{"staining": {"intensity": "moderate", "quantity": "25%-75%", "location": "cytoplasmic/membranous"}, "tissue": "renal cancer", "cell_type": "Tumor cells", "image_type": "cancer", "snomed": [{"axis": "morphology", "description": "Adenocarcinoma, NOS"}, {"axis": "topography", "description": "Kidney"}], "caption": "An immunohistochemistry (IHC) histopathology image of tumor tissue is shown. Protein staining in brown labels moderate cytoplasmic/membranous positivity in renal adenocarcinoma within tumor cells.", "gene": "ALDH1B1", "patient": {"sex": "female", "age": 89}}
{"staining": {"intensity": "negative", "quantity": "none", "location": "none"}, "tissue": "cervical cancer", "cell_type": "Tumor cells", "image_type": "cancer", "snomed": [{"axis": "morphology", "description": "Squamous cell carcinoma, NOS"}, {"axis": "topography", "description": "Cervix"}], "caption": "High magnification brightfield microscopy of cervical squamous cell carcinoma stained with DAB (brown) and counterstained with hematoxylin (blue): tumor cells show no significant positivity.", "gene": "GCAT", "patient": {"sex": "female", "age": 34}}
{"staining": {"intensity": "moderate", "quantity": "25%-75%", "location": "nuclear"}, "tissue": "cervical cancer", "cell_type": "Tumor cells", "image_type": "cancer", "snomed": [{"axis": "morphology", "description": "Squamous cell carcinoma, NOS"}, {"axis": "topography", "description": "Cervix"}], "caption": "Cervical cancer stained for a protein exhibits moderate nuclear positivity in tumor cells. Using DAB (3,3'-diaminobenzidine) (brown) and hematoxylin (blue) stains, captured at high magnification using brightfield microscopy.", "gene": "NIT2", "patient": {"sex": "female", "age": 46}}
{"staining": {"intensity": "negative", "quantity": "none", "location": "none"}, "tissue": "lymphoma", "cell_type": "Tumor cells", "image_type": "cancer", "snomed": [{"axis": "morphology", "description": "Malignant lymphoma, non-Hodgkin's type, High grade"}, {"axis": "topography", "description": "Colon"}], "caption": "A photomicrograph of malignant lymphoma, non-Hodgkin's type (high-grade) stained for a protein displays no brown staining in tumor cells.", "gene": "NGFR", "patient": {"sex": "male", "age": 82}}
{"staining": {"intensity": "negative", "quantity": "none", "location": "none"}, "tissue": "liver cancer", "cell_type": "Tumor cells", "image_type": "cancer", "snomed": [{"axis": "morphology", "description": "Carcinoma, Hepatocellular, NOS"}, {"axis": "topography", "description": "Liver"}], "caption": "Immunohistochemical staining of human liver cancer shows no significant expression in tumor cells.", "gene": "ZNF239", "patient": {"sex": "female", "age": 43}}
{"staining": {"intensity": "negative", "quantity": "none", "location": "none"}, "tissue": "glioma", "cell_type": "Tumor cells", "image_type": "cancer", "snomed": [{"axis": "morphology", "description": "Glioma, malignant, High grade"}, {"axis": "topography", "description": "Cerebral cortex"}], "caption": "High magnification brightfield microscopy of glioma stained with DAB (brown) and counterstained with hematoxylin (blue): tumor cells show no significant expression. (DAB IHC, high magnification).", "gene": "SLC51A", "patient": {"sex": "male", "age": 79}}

■ ■ ■

**WHAT THE TASK REQUIRES**
Return all the lines shown above, precisely as they stand.

**ANSWER SECTION**
{"staining": {"intensity": "moderate", "quantity": "25%-75%", "location": "cytoplasmic/membranous"}, "tissue": "renal cancer", "cell_type": "Tumor cells", "image_type": "cancer", "snomed": [{"axis": "morphology", "description": "Adenocarcinoma, NOS"}, {"axis": "topography", "description": "Kidney"}], "caption": "An immunohistochemistry (IHC) histopathology image of tumor tissue is shown. Protein staining in brown labels moderate cytoplasmic/membranous positivity in renal adenocarcinoma within tumor cells.", "gene": "ALDH1B1", "patient": {"sex": "female", "age": 89}}
{"staining": {"intensity": "negative", "quantity": "none", "location": "none"}, "tissue": "cervical cancer", "cell_type": "Tumor cells", "image_type": "cancer", "snomed": [{"axis": "morphology", "description": "Squamous cell carcinoma, NOS"}, {"axis": "topography", "description": "Cervix"}], "caption": "High magnification brightfield microscopy of cervical squamous cell carcinoma stained with DAB (brown) and counterstained with hematoxylin (blue): tumor cells show no significant positivity.", "gene": "GCAT", "patient": {"sex": "female", "age": 34}}
{"staining": {"intensity": "moderate", "quantity": "25%-75%", "location": "nuclear"}, "tissue": "cervical cancer", "cell_type": "Tumor cells", "image_type": "cancer", "snomed": [{"axis": "morphology", "description": "Squamous cell carcinoma, NOS"}, {"axis": "topography", "description": "Cervix"}], "caption": "Cervical cancer stained for a protein exhibits moderate nuclear positivity in tumor cells. Using DAB (3,3'-diaminobenzidine) (brown) and hematoxylin (blue) stains, captured at high magnification using brightfield microscopy.", "gene": "NIT2", "patient": {"sex": "female", "age": 46}}
{"staining": {"intensity": "negative", "quantity": "none", "location": "none"}, "tissue": "lymphoma", "cell_type": "Tumor cells", "image_type": "cancer", "snomed": [{"axis": "morphology", "description": "Malignant lymphoma, non-Hodgkin's type, High grade"}, {"axis": "topography", "description": "Colon"}], "caption": "A photomicrograph of malignant lymphoma, non-Hodgkin's type (high-grade) stained for a protein displays no brown staining in tumor cells.", "gene": "NGFR", "patient": {"sex": "male", "age": 82}}
{"staining": {"intensity": "negative", "quantity": "none", "location": "none"}, "tissue": "liver cancer", "cell_type": "Tumor cells", "image_type": "cancer", "snomed": [{"axis": "morphology", "description": "Carcinoma, Hepatocellular, NOS"}, {"axis": "topography", "description": "Liver"}], "caption": "Immunohistochemical staining of human liver cancer shows no significant expression in tumor cells.", "gene": "ZNF239", "patient": {"sex": "female", "age": 43}}
{"staining": {"intensity": "negative", "quantity": "none", "location": "none"}, "tissue": "glioma", "cell_type": "Tumor cells", "image_type": "cancer", "snomed": [{"axis": "morphology", "description": "Glioma, malignant, High grade"}, {"axis": "topography", "description": "Cerebral cortex"}], "caption": "High magnification brightfield microscopy of glioma stained with DAB (brown) and counterstained with hematoxylin (blue): tumor cells show no significant expression. (DAB IHC, high magnification).", "gene": "SLC51A", "patient": {"sex": "male", "age": 79}}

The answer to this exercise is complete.